NBC Nightly News topped its
broadcast with the IRS story and though Tom Brokaw provided the most
even-handed intro, Lisa Myers then delivered the most anti-IRS package
of the night. Brokaw intoned:
"The tax collector, a
villain in the eyes of just about everyone, but a necessary part of
government. And so today a Senate committee opened hearings on how
to get rid of the abuses but still keep the benefits of the Internal
Revenue Service, the IRS, America's tax collector responsible for
bringing in a trillion and a half dollars annually. As you might
expect, the hearings turned up some nightmarish scenarios."
Myers devoted most of her
story to recounting the harrowing experience of one man falsely
accused of nonpayment. It took the IRS 17 years to acknowledge the
error. An example, Myers asserted, of how the hearings would show that
the IRS "lied to, bullied and abused taxpayers," especially
those who cannot afford to fight back. For some balance, NBC followed
with an In Their Own Words segment from a revenue agent who defended
his profession.
2) The Reno
decision to investigate Clinton dominated the first half hour of the
morning shows on Monday, but on Tuesday the topic virtually
disappeared.
ABC's Good Morning America
ran a story during the 7am news update about Clinton promising to
cooperate with the investigation, but that was it for the September 23
show, reported MRC news analyst Gene Eliasen.

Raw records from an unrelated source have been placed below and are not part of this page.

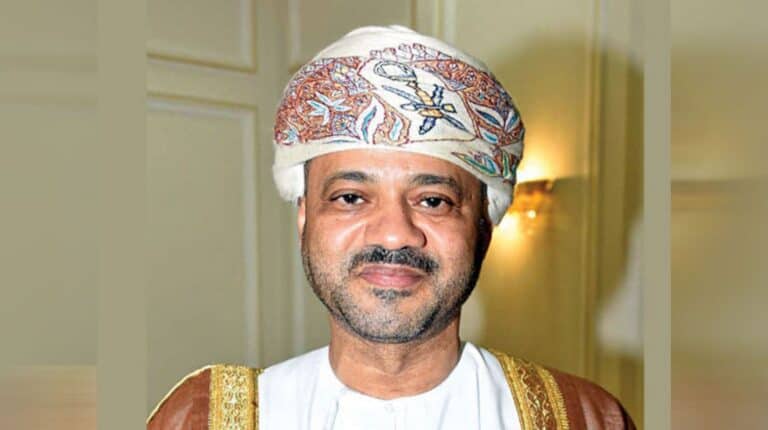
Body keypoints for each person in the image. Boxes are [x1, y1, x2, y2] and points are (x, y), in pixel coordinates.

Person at [147, 25, 635, 430]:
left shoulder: (584, 419)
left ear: (483, 228)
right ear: (304, 218)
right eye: (351, 198)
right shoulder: (205, 419)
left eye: (433, 201)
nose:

On CBS's This Morning, Steve
Kaminski informed me, the show reverted to form and skipped all
aspects of fundraising but made time to tell viewers that when Bill
and Hillary arrived at a New York City opera the orchestra played the
national anthem.
NBC's Today gave fundraising
one brief mention by news reader Ann Curry. But, MRC news analyst
Geoffrey Dickens noted, NBC allocated time in the first half hour to
an interview about Marv Albert's trial.
3) In fact,
all the morning shows on Tuesday ran stories about day one of the Marv
Albert sexual assault trial. Tuesday night only NBC Nightly News
carried a full report recapping day two of their sports division
colleague's trial. But none of the stories let viewers know that a
familiar name arose in the trial's first day. Monday night Peter
Jennings read a short item noting that the trial had begun, but didn't
mention one development noted in Tuesday newspaper accounts. The MRC's
Steve Kaminski wrote up this item for today's CyberAlert:
- Anchor Peter Jennings's
name popped up during opening statements in what the September
23 New York Post dubbed "Menage a Marv!" After the
prosecution's description of Albert's preference for
"ladies underwear" and all types of threesomes,
defense attorney Roy Black announced in his opening statement
that Albert's accuser "would brag about celebrities she's
had relationships with to her friends, from Peter Jennings of
ABC News to sports figures to other people on NBC." The New
York Post generously provided a sidebar story which let us know:
"The urbane ABC anchorman lost his virginity at the age of
11 and women have been chasing him ever since."
- Reached for comment on
Black's assertion, Jennings offered a denial that could have
been scripted by the White House press office: "I am
unaware of even having met the woman referred to in the Marv
Albert trial."
Suddenly ABC's policy of
deliberately ignoring developments in the Paula Jones case (see the
September 17 CyberAlert) makes sense.